“Previous research has shown that academic physicians conflicted by funding from the pharmaceutical industry have corrupted evidence based medicine and helped enlarge the market for drugs. Physicians made pharmaceutical-friendly statements, engaged in disease mongering, and signed biased review articles ghost-authored by corporate employees.
This paper tested the hypothesis that bias affects review articles regarding rimonabant, an anti-obesity drug that blocks the central cannabinoid receptor.
CONCLUSIONS:
The findings are characteristic of bias that arises from financial conflicts of interest, and suggestive of ghostwriting by a common author. Resolutions for this scenario are proposed.

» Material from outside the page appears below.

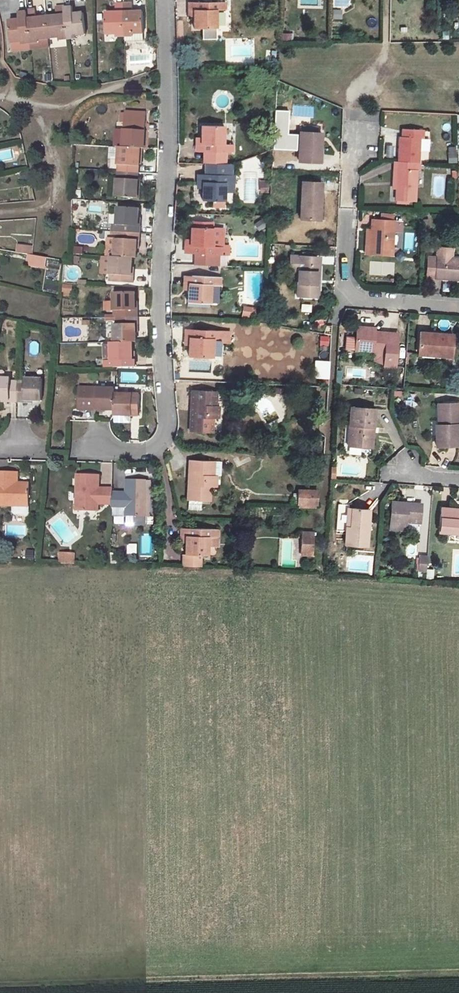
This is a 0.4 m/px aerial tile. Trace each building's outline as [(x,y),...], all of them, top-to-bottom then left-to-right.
[(188,2),(188,16),(193,15),(193,9),(196,9),(196,1),(188,2)] [(224,1),(196,1),(196,9),(193,9),(193,28),(215,28),(215,9),(225,9),(224,1)] [(115,12),(105,12),(105,34),(116,34),(116,36),(124,36),(123,3),(115,3),(115,12)] [(123,3),(124,36),(132,35),(132,33),(143,33),(143,12),(132,11),(132,3),(123,3)] [(58,37),(58,39),(67,38),(63,6),(55,7),(56,15),(46,16),(48,38),(58,37)] [(63,6),(67,38),(75,37),(75,35),(85,34),(83,13),(72,14),(71,6),(63,6)] [(47,38),(48,38),(46,16),(35,17),(34,9),(26,10),(29,42),(31,42),(38,41),(38,39),(47,38)] [(18,19),(8,20),(10,42),(21,40),(21,43),(29,42),(26,10),(17,11),(18,19)] [(333,10),(332,19),(341,20),(341,10),(333,10)] [(219,11),(219,29),(228,29),(228,20),(222,20),(222,11),(219,11)] [(32,49),(48,48),(47,38),(38,39),(38,41),(31,42),(32,49)] [(143,148),(146,112),(124,111),(122,146),(139,147),(143,148)] [(201,125),(201,137),(201,144),(204,144),(203,151),(225,152),(232,152),(232,144),(223,144),(224,126),(201,125)] [(399,136),(398,162),(414,162),(419,163),(420,139),(423,139),(423,131),(402,130),(402,137),(399,136)] [(299,132),(297,161),(319,162),(320,133),(299,132)] [(201,144),(201,137),(196,138),(195,151),(203,151),(204,144),(201,144)] [(139,147),(122,146),(118,146),(116,171),(138,172),(139,147)] [(447,148),(448,163),(456,163),(455,148),(447,148)] [(203,151),(203,161),(225,161),(225,152),(203,151)] [(396,189),(396,200),(397,200),(407,200),(413,201),(415,201),(416,170),(413,170),(414,162),(398,162),(396,189)] [(202,181),(201,188),(201,200),(214,201),(214,207),(224,207),(224,192),(224,182),(233,182),(233,174),(230,174),(229,163),(205,163),(205,174),(205,181),(202,181)] [(138,172),(116,171),(115,195),(136,197),(138,172)] [(202,181),(205,181),(205,174),(197,174),(196,188),(201,188),(202,181)] [(319,220),(321,182),(301,181),(299,219),(319,220)] [(224,192),(233,192),(233,182),(224,182),(224,192)] [(87,204),(86,213),(102,215),(103,206),(87,204)] [(118,231),(139,233),(140,225),(137,225),(138,209),(117,206),(116,223),(118,223),(118,231)] [(392,255),(392,232),(399,232),(400,222),(393,221),(373,220),(372,220),(371,231),(370,253),(370,254),(392,255)] [(189,239),(189,245),(192,245),(192,253),(220,254),(220,252),(224,252),(224,255),(228,255),(228,246),(221,246),(221,238),(212,238),(212,227),(211,227),(190,227),(189,239)] [(221,238),(221,228),(212,227),(212,238),(221,238)] [(139,233),(118,231),(117,238),(115,238),(114,256),(131,257),(135,257),(136,240),(139,240),(139,233)] [(192,245),(189,245),(189,239),(184,239),(184,253),(192,253),(192,245)] [(17,243),(15,252),(31,254),(32,246),(17,243)] [(435,276),(458,277),(458,280),(458,258),(452,258),(453,248),(437,247),(437,257),(435,276)] [(44,269),(47,257),(27,253),(25,265),(44,269)] [(316,283),(317,272),(318,256),(290,255),(289,271),(298,272),(296,297),(318,297),(318,283),(316,283)] [(131,257),(114,256),(110,256),(109,273),(111,273),(111,281),(132,283),(133,275),(130,275),(131,257)] [(428,256),(427,278),(435,278),(435,276),(437,257),(428,256)] [(188,289),(188,283),(191,283),(191,276),(184,275),(183,289),(188,289)] [(210,304),(211,284),(220,285),(220,277),(191,276),(191,283),(188,283),(188,289),(187,301),(210,304)] [(70,296),(71,284),(63,284),(62,295),(70,296)] [(134,291),(113,292),(113,309),(116,309),(116,316),(137,316),(137,309),(135,309),(134,291)] [(300,312),(311,313),(312,305),(301,304),(300,312)] [(242,319),(254,319),(254,307),(242,307),(242,319)] [(132,342),(135,342),(135,324),(138,324),(137,316),(116,316),(116,324),(113,324),(114,342),(132,342)] [(356,326),(355,350),(385,352),(384,365),(395,366),(398,333),(374,332),(374,328),(356,326)] [(185,329),(184,343),(189,344),(189,337),(193,337),(193,329),(185,329)] [(189,337),(189,344),(188,356),(211,357),(212,338),(221,339),(221,331),(193,329),(193,337),(189,337)] [(420,351),(419,357),(433,358),(433,355),(451,356),(453,334),(420,332),(418,351),(420,351)] [(319,335),(319,346),(329,346),(329,335),(319,335)] [(132,342),(114,342),(110,342),(110,344),(103,344),(103,360),(113,360),(113,367),(135,367),(134,359),(132,359),(132,342)] [(9,377),(0,377),(0,400),(8,400),(8,402),(16,402),(17,380),(9,380),(9,377)] [(24,378),(24,381),(17,380),(16,402),(23,403),(24,400),(41,400),(42,378),(24,378)] [(71,408),(89,409),(114,410),(114,393),(114,389),(73,387),(71,408)] [(214,405),(214,391),(191,390),(190,398),(193,398),(192,415),(190,415),(189,431),(212,432),(212,417),(218,418),(219,406),(214,405)] [(114,415),(138,415),(139,394),(114,393),(114,410),(114,415)] [(435,425),(436,446),(458,446),(457,425),(458,425),(458,407),(458,402),(441,403),(442,424),(437,425),(435,425)] [(353,425),(352,445),(371,447),(374,409),(351,407),(349,425),(353,425)] [(187,484),(187,499),(188,500),(188,509),(200,510),(201,500),(209,501),(210,486),(216,486),(216,475),(211,475),(211,460),(189,459),(188,468),(191,468),(190,484),(187,484)] [(17,482),(12,482),(12,472),(0,472),(0,504),(28,505),(29,483),(17,482)] [(97,510),(98,503),(98,488),(98,474),(77,474),(76,510),(97,510)] [(126,492),(126,508),(120,507),(120,492),(112,492),(112,503),(111,514),(145,515),(147,515),(147,479),(127,478),(126,492)] [(112,503),(112,492),(112,488),(104,488),(103,503),(112,503)] [(316,504),(316,493),(297,493),(297,504),(316,504)] [(390,523),(406,524),(406,522),(406,517),(420,518),(421,503),(392,501),(390,523)] [(348,504),(338,503),(336,529),(346,531),(345,544),(367,546),(370,510),(348,507),(348,504)] [(457,509),(440,508),(439,532),(458,533),(458,513),(456,513),(457,509)] [(127,523),(145,524),(145,515),(127,515),(127,523)] [(180,528),(180,541),(184,541),(185,535),(188,535),(188,528),(180,528)] [(207,536),(216,536),(217,528),(188,528),(188,535),(185,535),(184,541),(184,554),(182,553),(182,565),(200,566),(201,554),(206,554),(207,536)] [(312,552),(312,531),(302,531),(301,552),(312,552)] [(297,538),(279,538),(279,567),(297,567),(297,538)] [(127,543),(127,553),(137,554),(137,544),(127,543)] [(74,553),(59,552),(59,564),(74,564),(74,553)] [(426,571),(427,556),(419,556),(418,570),(426,571)]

In summary, financial conflicts permeate the system and are by no means limited to corporations referenced in this article, such as Merck, Parke-Davis, Pfizer, Sanofi-Aventis, and Wyeth-Ayerst. On balance, pharmaceutical corporations do good work and aid in humanitarian efforts. For example Sanofi-Aventis provides artemisinin at cost to malaria-endemic countries. Nevertheless, ghost authorship and the corrupting effects of covert financial support must cease. Only three of eight rimonabant review articles disclosed corporate sponsorship; two authors specifically denied conflicts. Lack of disclosure prevents readers from judging the credibility of an author. Medical journals should require stronger author disclosure procedures, and universities should discipline academics who sign ghostwritten articles. This behavior should be regarded as unethical misconduct. More broadly, researchers with conflicts of interest should not be allowed to sit on guideline committees and regulatory boards. Corporate funding of CME programs and review articles should be abolished.
While this paper was under review, Merck halted taranabant RCTs, and Sanofi-Aventis removed rimonabant from the European market. The FDA rejected rimonabant after data submitted by Sanofi-Aventis revealed adverse effects in RIO trials that went unreported in RIO publications [86], including one death in a rimonabant-treated subject (ruled a suicide by the FDA, [86]) that did not appear in the pertinent publication [7]. Although the risk-benefit ratio of cannabinoid receptor blockade may preclude its use for chronic conditions such as obesity and drug or alcohol dependence, cannabinoid receptor blockade could serve in the treatment of acute endocannabinoid dysregulation, such as hepatic cirrhosis, hemorrhagic or endotoxic shock, cardiac reperfusion injury, and doxorubicin-induced cardiotoxicity.”